Bu toplantıda alınabilecek kararlara ilişkin beklentimizi ilerleyen satırlarda aktaracağız ama öncelikle şunun altını çizmek isteriz ki; TCMB’nin “veriye-bağlı para politikası” vurgusu nedeniyle belirsizliğin önceki döneme göre arttığını ve alınacak kararların sürpriz yaratma potansiyelinin yüksek olacağını düşünüyoruz. Zira, yorum öznel veri ise nesneldir ve piyasa oyuncuları ile TCMB arasında yorumlama farkı her zamankinden fazla olabilir.

Ne demek istediğimizi daha iyi anlatmak için, önce Bankanın Ocak ayı PPK toplantısında ve daha sonra yayınlanan Enflasyon Raporu’nda verdiği temel mesajları hatırlatalım. “Orta vadeli tahminler oluşturulurken para politikasının veriye bağlı olarak şekillendiği bir çerçeve oluşturulmuştur. Bu doğrultuda, kredi büyümesinin ve döviz kurlarının istikrarlı seyrettiği, toplam talep artışının ise enflasyon üzerinde baskı oluşturmayacak düzeylerde tutulduğu varsayılmıştır. Dolayısıyla, fiyat istikrarı ve finansal istikrara dair açıklanan verilere bağlı olarak; kısa vadeli faizler, likidite araçları ve makro ihtiyati tedbirlerin esnek ve koordineli bir biçimde belirlendiği bir görünüm esas alınmıştır. Diğer bir ifadeyle, yakın dönemde sermaye akımlarında gözlenen hızlanmanın oluşturduğu risklerin dengelendiği bir çerçeve çizilmiştir.”

Bu temel mesajların ışığı altında, son dönem veri gerçekleşmelerine ve özellikle TCMB’nin ara değişken olarak yakından izlediği reel kur ve kredilerdeki güncel gelişmelere bakıldığında, bu doğrultuda Ocak toplantısında bir sinyal verilmemiş olsa da, “faiz kordiorunda ölçülü bir indirimin” kurul gündeminde olabileceği ve ZK artışlarına devam edilebileceği beklentilerinin oluşması normal görünmektedir.
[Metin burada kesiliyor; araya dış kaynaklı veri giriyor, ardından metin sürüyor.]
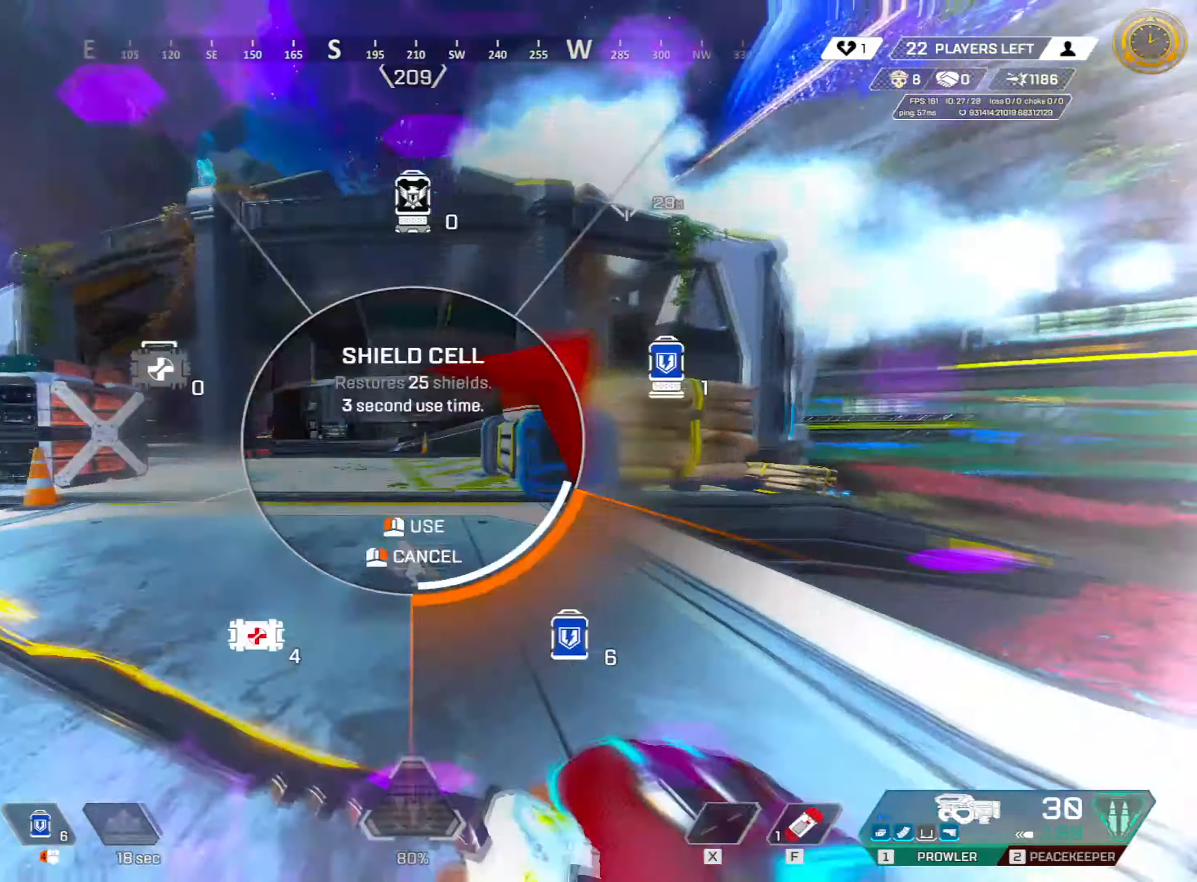
{"keys": ["a", "w"], "mouse": [], "events": [[117, "space", "down"], [317, "space", "up"], [417, "ctrl", "up"], [500, "a", "down"]]}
Ancak aynı verilere, makro resimle birlikte bakıldığında ve Başkan’ın Enflasyon Raporu sonrası yaptığı açıklamalar da dikkate alındığında, bekle-gör dönemine geçilebileceği sonucuna varılması da şaşırtıcı değildir. Hatırlanacağı gibi, Başkan Başçı, şu ana kadar ZK’larda gerçekleşen artışların kredi artışını kontrol altına almada yeterli olabileceğini söylemiş ve %15’lik hedefin çok katı bir hedef olmadığını vurgulamıştı. Diğer taraftan, her ne kadar reel kur endeksi Ocak’ta 120 seviyesini hafif geçerek 25 baz puanlık indirimin geçerliliğini teyid etmiş olsa da, halen TCMB’nin tolearans aralığı (yıllık %1.5-2.0 değerlenme) içindedir. Şubat ayının kalan döneminde kur sepeti 2.0650 seviyesinin üzerine çıkmadığı durumda kendi enflasyon tahminimizle reel kur endeksinin 120 seviyesinde kalmaya devam edeceğini hesaplamaktayız.  
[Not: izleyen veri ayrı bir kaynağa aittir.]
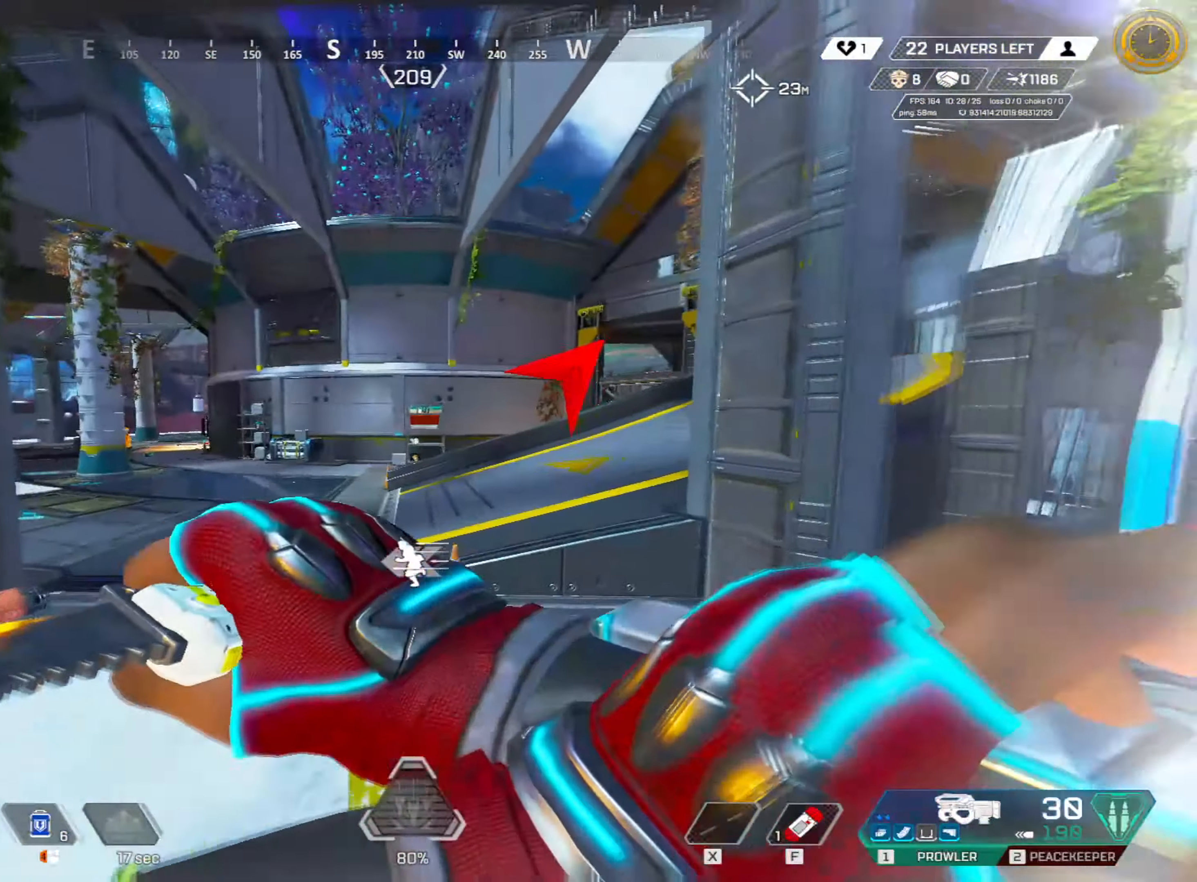
{"keys": ["d", "shift"], "mouse": [], "events": [[50, "shift", "down"], [150, "a", "up"], [417, "d", "down"], [467, "w", "up"]]}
Sonuç olarak, şu aşamada, beklenenden yüksek gerçekleşen enflasyonun veya beklenenden düşük seyreden büyümenin para politikası duruşunda bir değişiklik getirmesini beklemiyoruz. Bu nedenle, TCMB’nin önünde üç seçenek olduğunu düşünüyoruz; i) Ocak PPK toplantısına benzer hareket etmek, yani faiz koridorunu ölçülü indirirken, TL/YP ZK’larda sınırlı artışlara gitmek. ii) Faizler ve ZK’larda hiç bir değişikliğe gitmemek ancak gerekli görülürse ileriki dönemde bu doğrultuda adımlar atılabilir mesajı vermek. iii) Sadece ZK’larda sembolik artışa gitmek.

Biz ikinci seçeneğe diğerlerine göre hafif daha fazla ihtimal vermekteyiz. Ancak, üçüncü seçeneğin de finansal istikrar açısından ihtiyatlı duruşu güçlendirecek bir adım olacağını kabul etmekteyiz.